[TASK ITEM]: Write out each record below exactly, without pictures.

[RECORD EXTRACTS]:
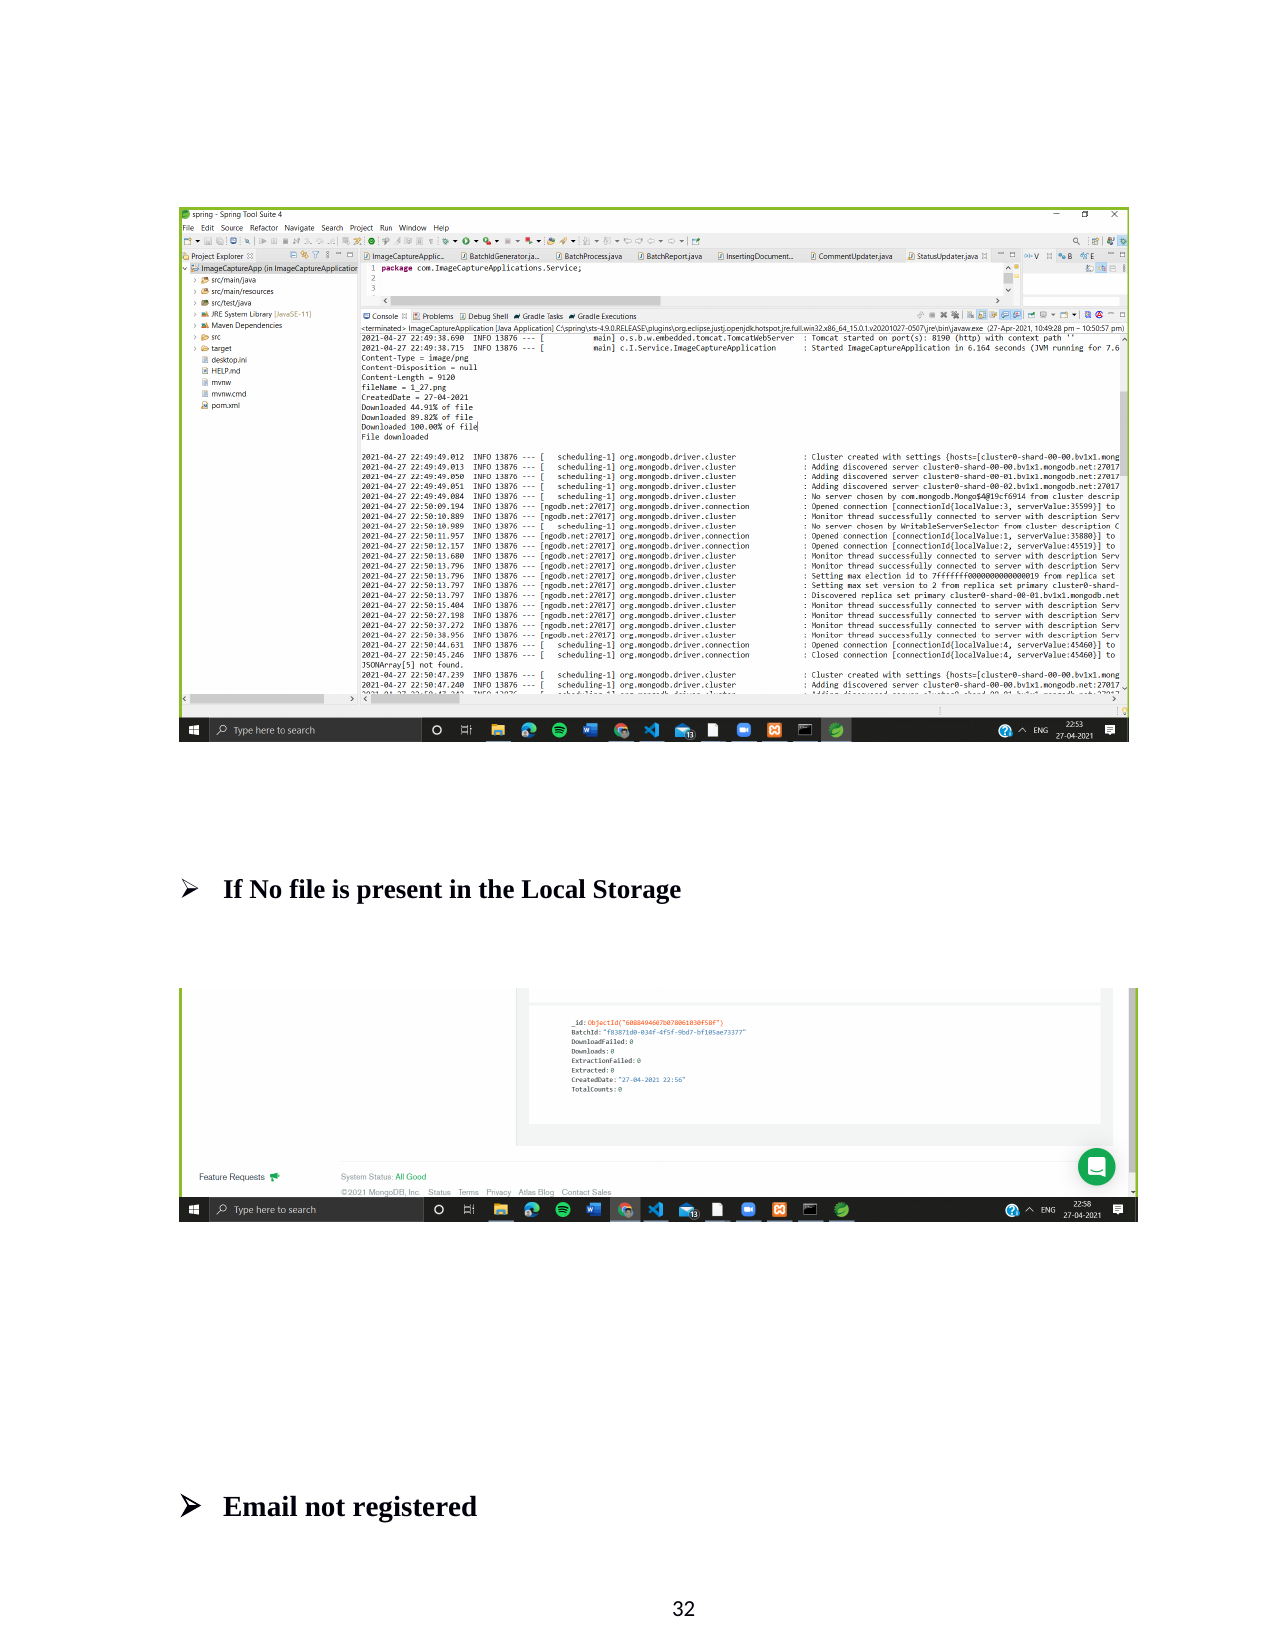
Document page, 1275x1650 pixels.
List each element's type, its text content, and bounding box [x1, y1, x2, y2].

picture [179, 207, 1129, 742]
list Email not registered [179, 1489, 1187, 1522]
picture [179, 988, 1138, 1222]
list If No file is present in the Local Storage [179, 873, 1187, 904]
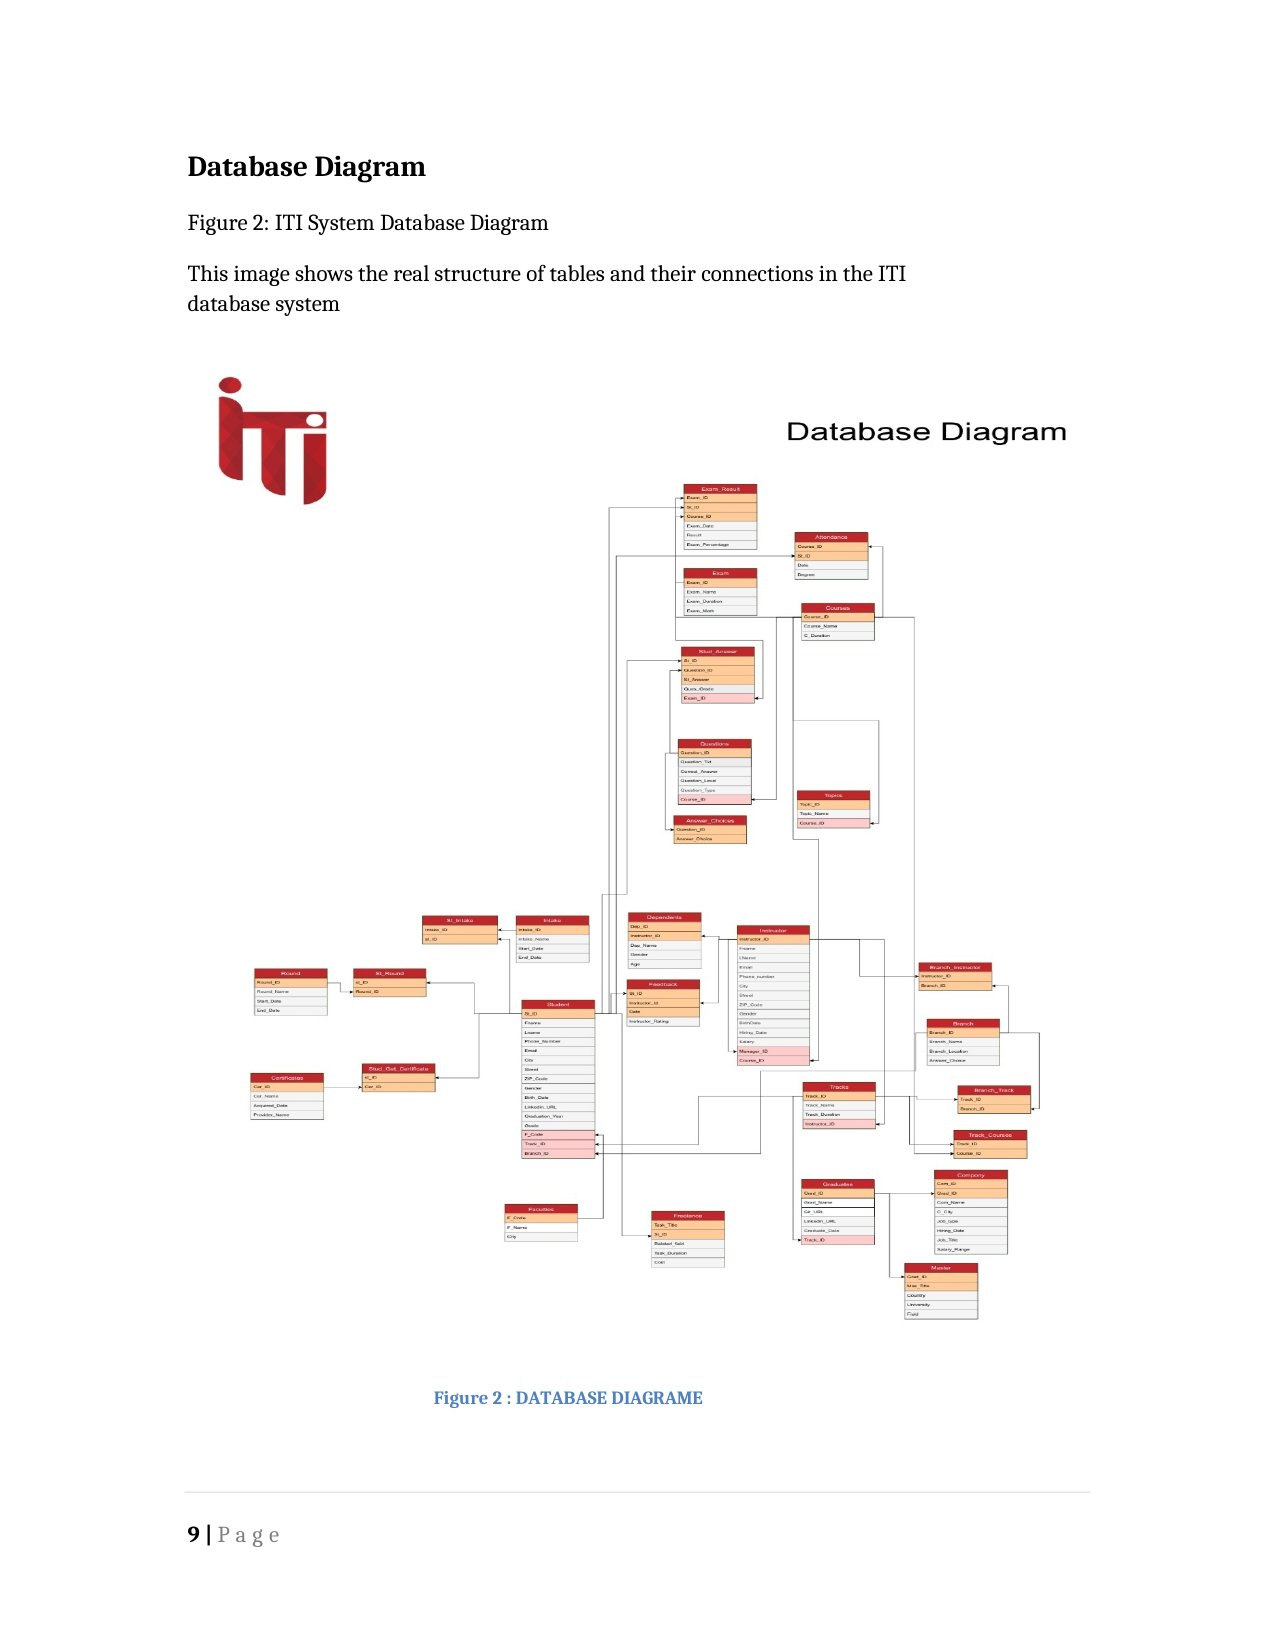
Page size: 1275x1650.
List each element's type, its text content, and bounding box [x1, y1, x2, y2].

text Figure 2 : DATABASE DIAGRAME [0, 1387, 1136, 1409]
text Figure 2: ITI System Database Diagram [187, 210, 1275, 236]
text This image shows the real structure of tables and their connections in the ITI database system [187, 261, 925, 317]
picture [187, 345, 1085, 1331]
subtitle Database Diagram [187, 150, 1275, 183]
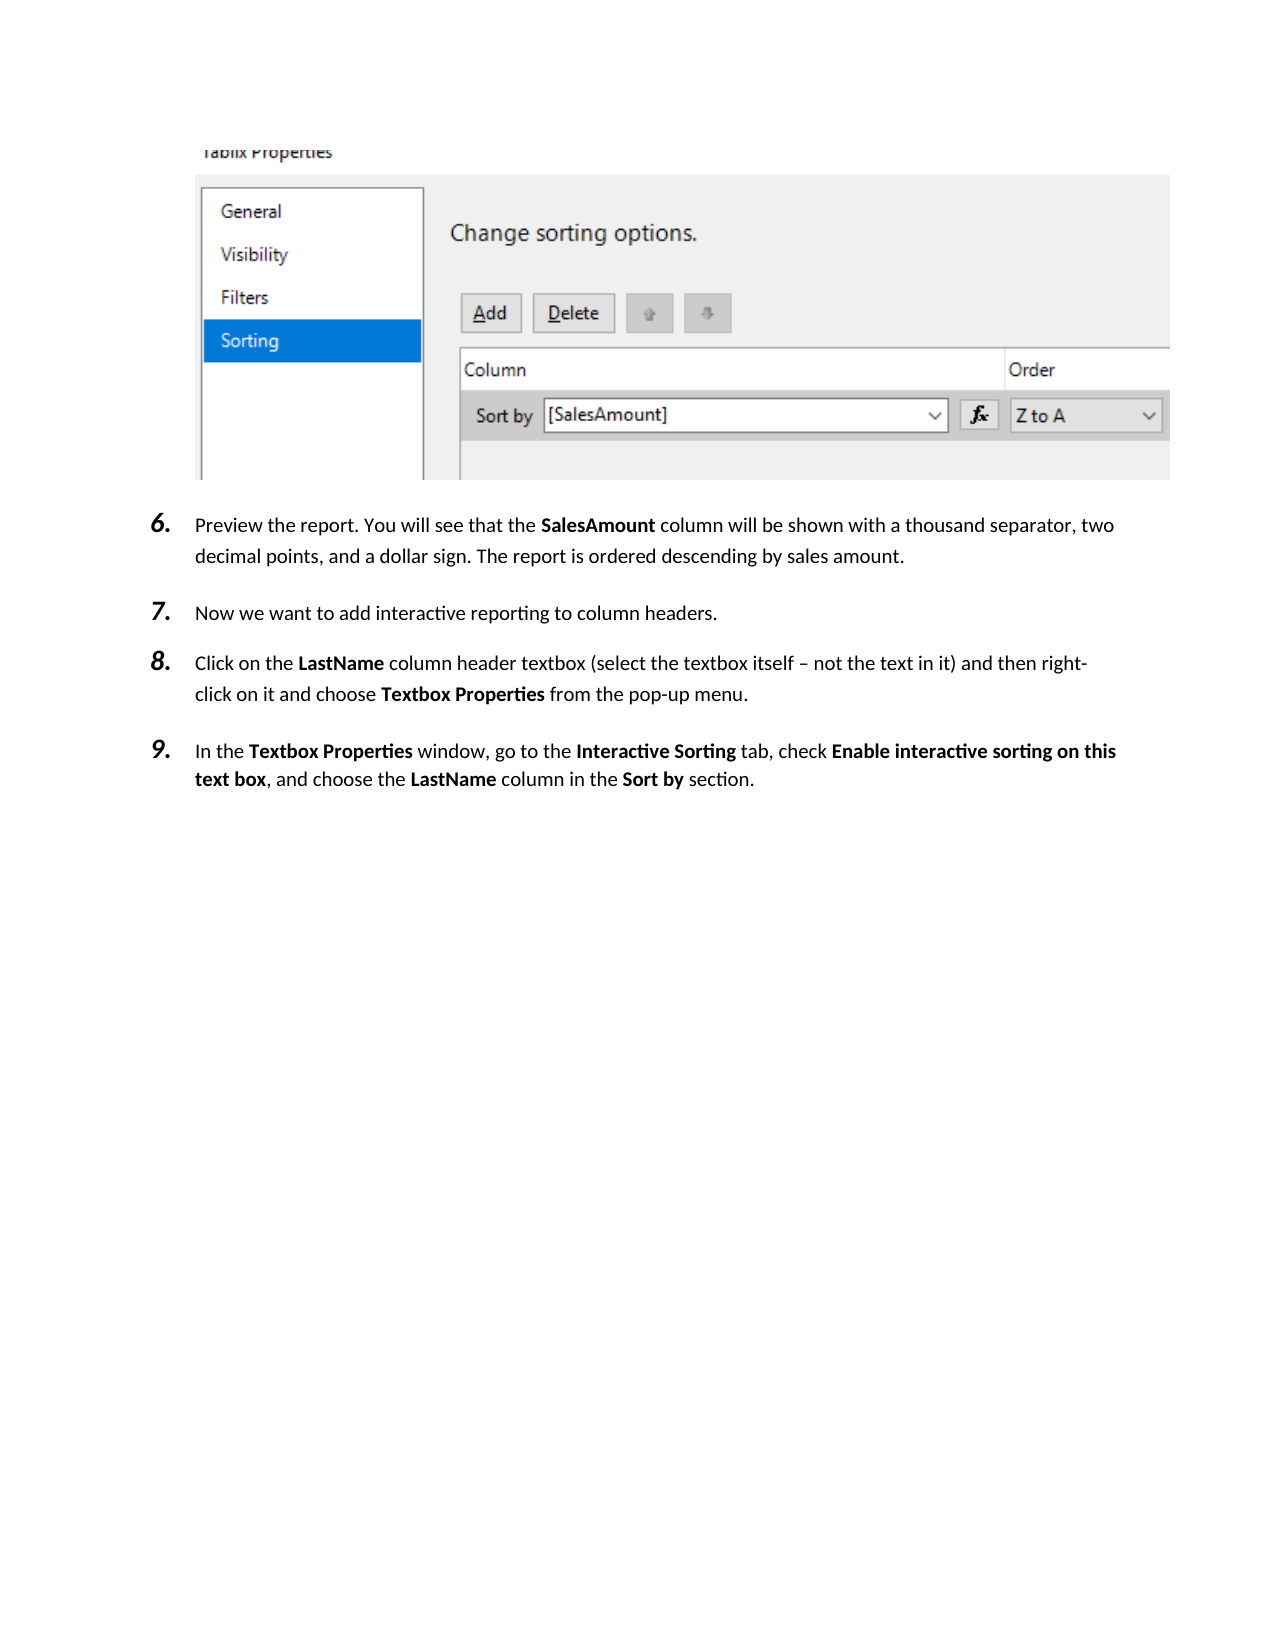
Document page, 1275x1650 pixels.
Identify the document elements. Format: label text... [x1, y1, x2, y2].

[EXPECTED ANSWER]:
Document page, 1275x1650 pixels.
List each element's type, its text content, and bounding box [x1, y1, x2, y2].

picture [179, 207, 1129, 742]
list Email not registered [179, 1489, 1187, 1522]
picture [179, 988, 1138, 1222]
list If No file is present in the Local Storage [179, 873, 1187, 904]
Page size: 1275x1650.
List each element's type, its text content, and bounding box [x1, y1, x2, y2].

text Figure 2 : DATABASE DIAGRAME [0, 1387, 1136, 1409]
text Figure 2: ITI System Database Diagram [187, 210, 1275, 236]
text This image shows the real structure of tables and their connections in the ITI database system [187, 261, 925, 317]
picture [187, 345, 1085, 1331]
subtitle Database Diagram [187, 150, 1275, 183]
Document page, 1275x1650 pixels.
Identify the document elements. Format: label text... [x1, y1, x2, y2].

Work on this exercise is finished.